San Antonio Bans Chick-fil-A from its Airport, Sparking Controversy

The San Antonio city council recently voted to exclude Chick-fil-A from its list of airport vendors based on the company’s views on the LGBTQ community. Since then, Texas Attorney General Ken Paxton has opened an investigation into whether the city violated state law and asked the U.S. Secretary of Transportation to explore whether the city violated federal law. 

 “On the one hand, you have the city of San Antonio running a business – the airport, and related restaurants – as opposed to a ‘traditional’ government function like a public park,” said Dallas attorney David Coale of Lynn Pinker Hurst & Schwegmann. “In that setting, the city has a clear interest in anti-discrimination policy as well as an interest in its overall image.” 

 But, Coale says Chick-fil-A has two related arguments that bolster its case against removal from the airport. “One, it has a right to engage in political advocacy outside of this business setting, and two, that advocacy has nothing to do with the operation of the airport. The city’s legitimate and powerful interests in running its airport the right way is just not in play.”  

 “So, in sum, the City starts out ahead, but Chick-fil-A could catch up if it shows that this decision was based solely on its unrelated speech rather than a standard contract-procurement process.” 

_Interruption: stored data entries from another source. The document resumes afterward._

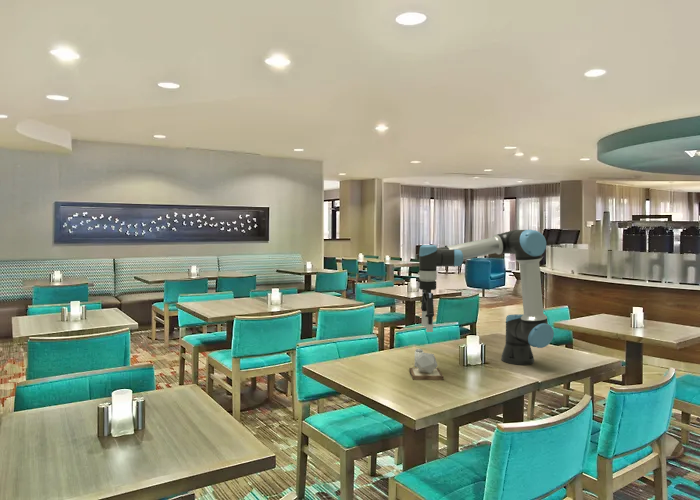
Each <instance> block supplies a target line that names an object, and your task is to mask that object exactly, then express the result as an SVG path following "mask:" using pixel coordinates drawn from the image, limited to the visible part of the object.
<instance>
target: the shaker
mask: <svg viewBox="0 0 700 500" xmlns="http://www.w3.org/2000/svg"><path fill="white" fill-rule="evenodd" d="M422 353H424V350H423V349H421V348H415V351H414V368H418V367H417V364H416V359H417V358H418V357H419V356H420V355H421V354H422Z"/></svg>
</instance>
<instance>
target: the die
mask: <svg viewBox="0 0 700 500" xmlns="http://www.w3.org/2000/svg"><path fill="white" fill-rule="evenodd" d="M416 364H417V367H416V368H418V369H419V372H423V373H429V374H431V373H432V372H433V370H434V369H435V368H438V362H437V360H436V357H435V354H434V353H428V352H423V353H422V354H421V355H420V356H419V357H418V358H417V359H416Z"/></svg>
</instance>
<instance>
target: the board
mask: <svg viewBox="0 0 700 500" xmlns="http://www.w3.org/2000/svg"><path fill="white" fill-rule="evenodd" d="M408 368H409V369H408V371H409V374H410V376H411V379H412V380H413V381H417V380H418V381H425V380H427V381H444V375H443V373H442V371H441V370H440V368H438V367H436V368H435V369H434V370H433V372H432V373H431V374H429V373H423V372H419V369H418V367H408Z"/></svg>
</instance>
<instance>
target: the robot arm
mask: <svg viewBox="0 0 700 500" xmlns="http://www.w3.org/2000/svg"><path fill="white" fill-rule="evenodd" d="M546 249H547V239H546V238H545V235H544V234H543V233H541V232H540V231H538V230H534V229H513V230H509V231H506V232H502V233H498V234H494V235H493V236H492V237H488V238H484V239H483V238H482V239H479V240H473V241H472V240H471V241H468V242H463V243H458V244H457V243H456V244H453V245H447V246H443V247H437V245H435V244H422V245H420V247H419V253H418V257H419V258H418V259H419V261H418V262H419V265H418V266H419V268H418V270H419V272H418V273H417V275H418V278H419V281H418V289H419V290H422V294H421V305H420V306H421V307H420V309H421V326H422V327H426V329H425V330H426V331H425V332H426V333H433V332H434V316H435V309H434V293H433V292H432V291H435V290H437V281H436V280H438V279H437V273H438V271H437V268H438V267H439V268H441V267H453V268H455V267H460V266H462V265H463V263H464V260H467V259H473V258H477V257H481V256H487V255H492V254H496V255H503V254H509V255H510V254H512V255H514V256H515V261H516V262H517V263H518V264H519V274H520V285H521V297H522V309H523V311H522V312H523V314H522V313H521V314H519V313H517V314H508V315H506V318H505V345H504V347H503V351H502V353H501V359H500V360H501V361H502V362H503V363H506V364H511V365H518V366H519V365H520V366H527V365H533V364H534V363H535V356H534V353H533V350H532V347H534V348H538V349H543V348H545V347H546V348H547V346H549V345H550V343H551V342H552V341H553V338H554V335H555V334H554V333H555V332H554V329H553V327H552V326H551V325H550V324H549V323H548V322H549V321H548V316H547V315H546V314H544V306H543V305H544V303H543V294H542V293H543V292H542V283H541V282H542V281H541V267H540V261H542V260H543V254H544V253H545V251H546Z"/></svg>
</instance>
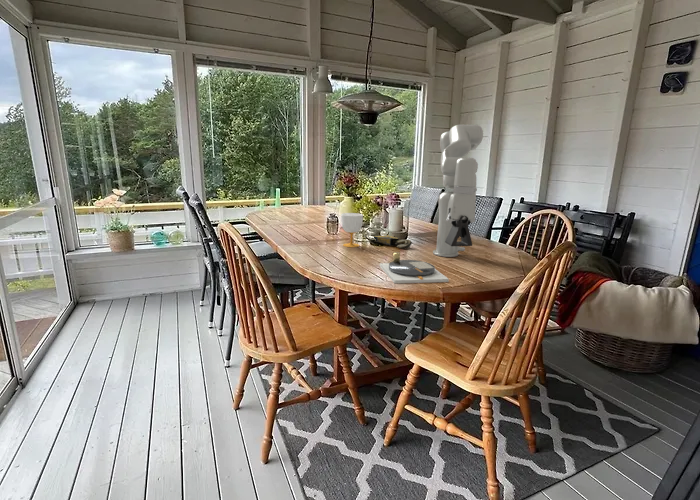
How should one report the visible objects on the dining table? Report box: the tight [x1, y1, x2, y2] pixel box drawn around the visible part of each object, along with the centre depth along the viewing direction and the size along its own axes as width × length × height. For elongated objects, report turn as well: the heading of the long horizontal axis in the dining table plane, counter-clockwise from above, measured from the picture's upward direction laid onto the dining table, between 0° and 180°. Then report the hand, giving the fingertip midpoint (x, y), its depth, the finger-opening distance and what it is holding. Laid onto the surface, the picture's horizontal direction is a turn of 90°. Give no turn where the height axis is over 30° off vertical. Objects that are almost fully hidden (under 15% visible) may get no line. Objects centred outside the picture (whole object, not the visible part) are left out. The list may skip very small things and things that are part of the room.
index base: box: [379, 262, 450, 284], centre depth 160 cm, size 22×24×2 cm
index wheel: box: [389, 251, 436, 276], centre depth 160 cm, size 19×19×6 cm
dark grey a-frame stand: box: [445, 216, 473, 247], centre depth 152 cm, size 9×6×12 cm, turn 99°
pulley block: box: [364, 234, 413, 249], centre depth 213 cm, size 14×6×30 cm
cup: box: [340, 212, 364, 248], centre depth 206 cm, size 12×12×17 cm
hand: (459, 236), depth 152 cm, fingers closed on dark grey a-frame stand, 1 cm apart
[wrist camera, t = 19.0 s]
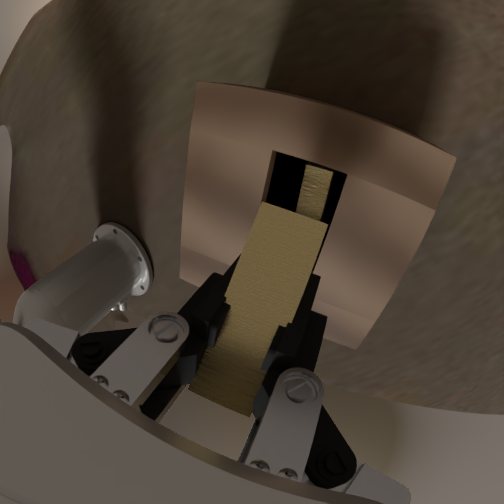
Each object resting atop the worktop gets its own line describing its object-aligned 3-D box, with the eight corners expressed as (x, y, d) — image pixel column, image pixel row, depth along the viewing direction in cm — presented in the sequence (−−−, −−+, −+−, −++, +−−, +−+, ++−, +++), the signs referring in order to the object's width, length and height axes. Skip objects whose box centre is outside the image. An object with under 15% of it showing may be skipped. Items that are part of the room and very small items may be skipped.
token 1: (316, 252, 13) (267, 374, 12) (275, 237, 13) (227, 358, 12) (328, 224, 8) (249, 417, 7) (262, 201, 8) (188, 389, 8)
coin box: (365, 268, 27) (356, 349, 18) (238, 221, 30) (179, 278, 21) (417, 136, 19) (456, 157, 10) (263, 88, 22) (197, 81, 13)
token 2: (338, 160, 23) (323, 219, 26) (317, 153, 23) (303, 213, 27) (333, 172, 19) (313, 242, 22) (306, 164, 19) (290, 235, 23)
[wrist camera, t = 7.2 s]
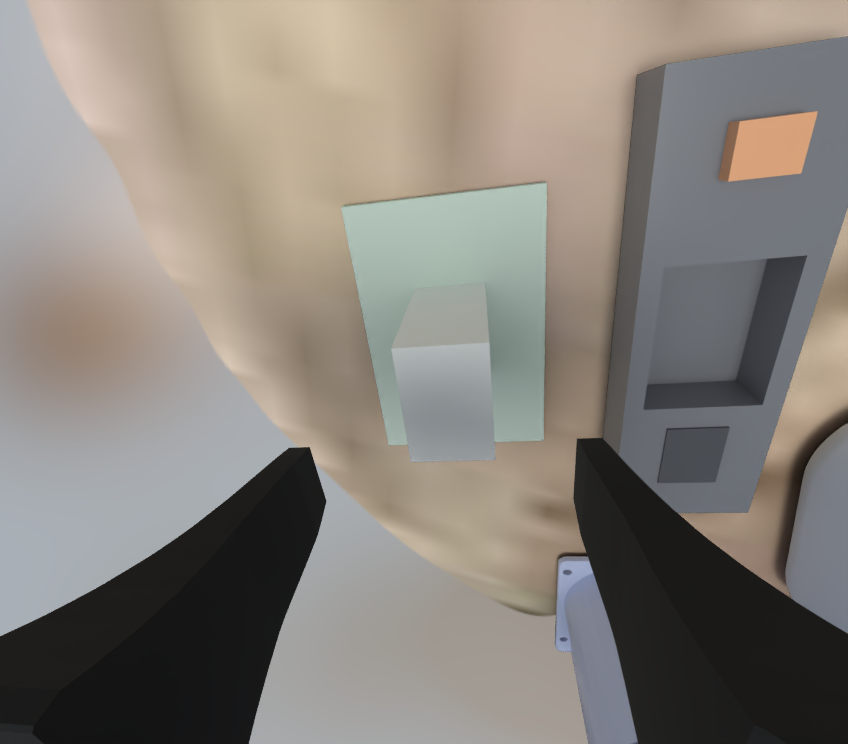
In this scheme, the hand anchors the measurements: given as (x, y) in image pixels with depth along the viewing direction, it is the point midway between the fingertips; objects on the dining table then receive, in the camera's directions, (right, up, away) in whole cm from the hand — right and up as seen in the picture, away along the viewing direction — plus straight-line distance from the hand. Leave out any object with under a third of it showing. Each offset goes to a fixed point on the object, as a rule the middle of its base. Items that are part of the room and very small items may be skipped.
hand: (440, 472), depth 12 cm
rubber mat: (+1, +5, +8) cm, 9 cm away
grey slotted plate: (+11, +5, +7) cm, 14 cm away
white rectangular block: (+1, +4, +8) cm, 9 cm away
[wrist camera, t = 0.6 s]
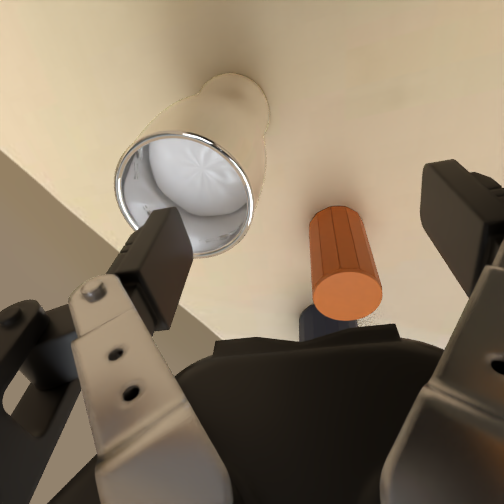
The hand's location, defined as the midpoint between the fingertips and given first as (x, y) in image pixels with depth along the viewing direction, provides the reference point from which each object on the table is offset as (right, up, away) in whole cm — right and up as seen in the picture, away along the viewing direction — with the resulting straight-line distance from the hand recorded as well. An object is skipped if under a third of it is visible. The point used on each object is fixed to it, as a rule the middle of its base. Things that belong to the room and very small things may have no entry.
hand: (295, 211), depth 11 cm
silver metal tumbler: (-3, +10, +16) cm, 20 cm away
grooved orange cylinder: (+7, +1, +22) cm, 23 cm away
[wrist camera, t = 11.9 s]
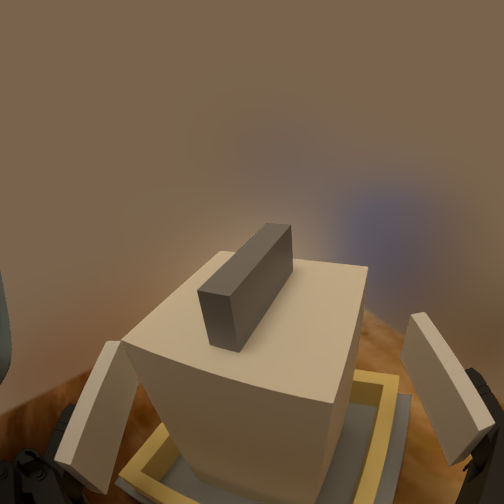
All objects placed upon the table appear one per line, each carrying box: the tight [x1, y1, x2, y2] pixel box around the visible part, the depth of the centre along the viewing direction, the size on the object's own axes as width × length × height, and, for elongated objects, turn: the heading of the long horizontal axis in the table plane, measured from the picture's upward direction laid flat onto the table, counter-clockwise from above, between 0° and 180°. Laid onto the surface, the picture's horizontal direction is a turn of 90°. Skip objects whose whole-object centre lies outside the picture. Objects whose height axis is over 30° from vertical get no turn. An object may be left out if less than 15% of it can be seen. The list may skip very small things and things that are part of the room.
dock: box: [114, 369, 412, 504], centre depth 16 cm, size 16×14×4 cm
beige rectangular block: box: [121, 223, 368, 504], centre depth 13 cm, size 7×7×14 cm
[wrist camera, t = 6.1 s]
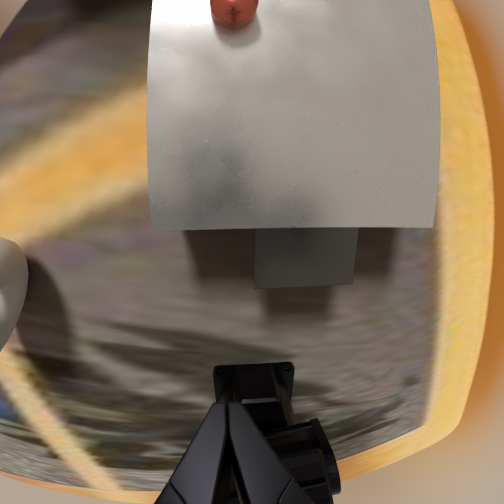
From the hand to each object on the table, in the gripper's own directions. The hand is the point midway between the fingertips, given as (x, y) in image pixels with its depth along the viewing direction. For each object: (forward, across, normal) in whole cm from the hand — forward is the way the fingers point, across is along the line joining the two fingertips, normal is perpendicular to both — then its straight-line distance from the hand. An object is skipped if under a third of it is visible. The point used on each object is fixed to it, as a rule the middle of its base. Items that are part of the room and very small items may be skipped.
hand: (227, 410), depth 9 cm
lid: (+8, -4, -10) cm, 13 cm away
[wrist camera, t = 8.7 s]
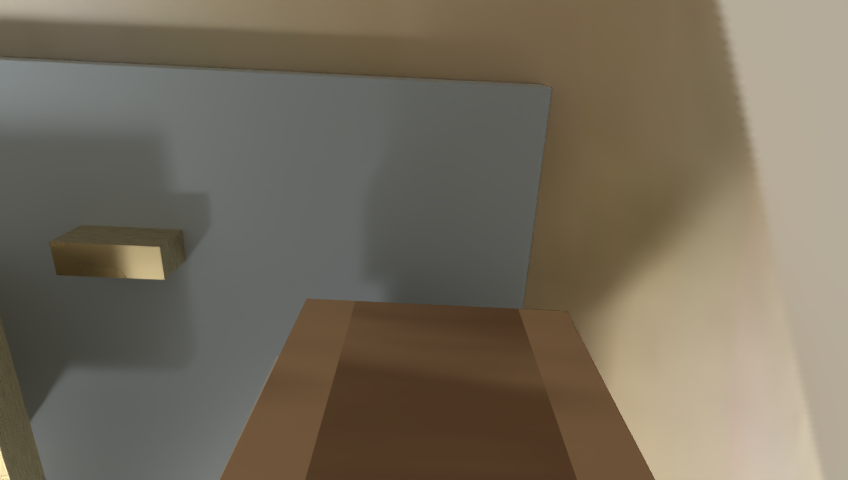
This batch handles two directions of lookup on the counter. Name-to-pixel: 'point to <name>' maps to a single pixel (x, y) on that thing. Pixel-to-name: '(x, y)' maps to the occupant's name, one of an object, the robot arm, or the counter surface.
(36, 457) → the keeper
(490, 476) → the link
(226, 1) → the counter surface
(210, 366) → the board
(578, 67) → the counter surface
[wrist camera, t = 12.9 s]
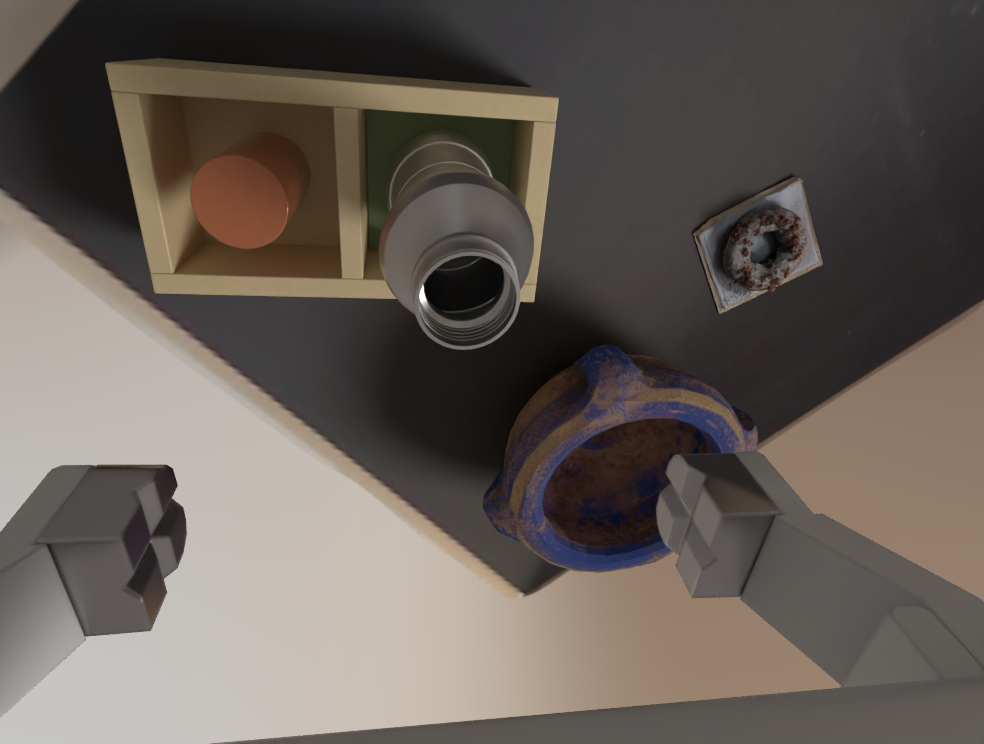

 Coale also adds that the underlying issue is the broader question of  “unconstitutional conditions.” 

 “Can the government do indirectly what it cannot do directly? The government clearly cannot ban Chick-fil-A from giving to groups with certain policy views about gay rights. Can it discourage Chick-fil-A from doing so by putting strings on its government contracts? That’s a complex area of law without a lot of clear, general answers.  

 “The 55-mph speed limit is the most famous example of this issue – Congress cannot directly set speed limits on state highways because, by definition, they don’t involve interstate commerce. But it could condition federal highway funds on states changing their local speed limits to 55 mph.”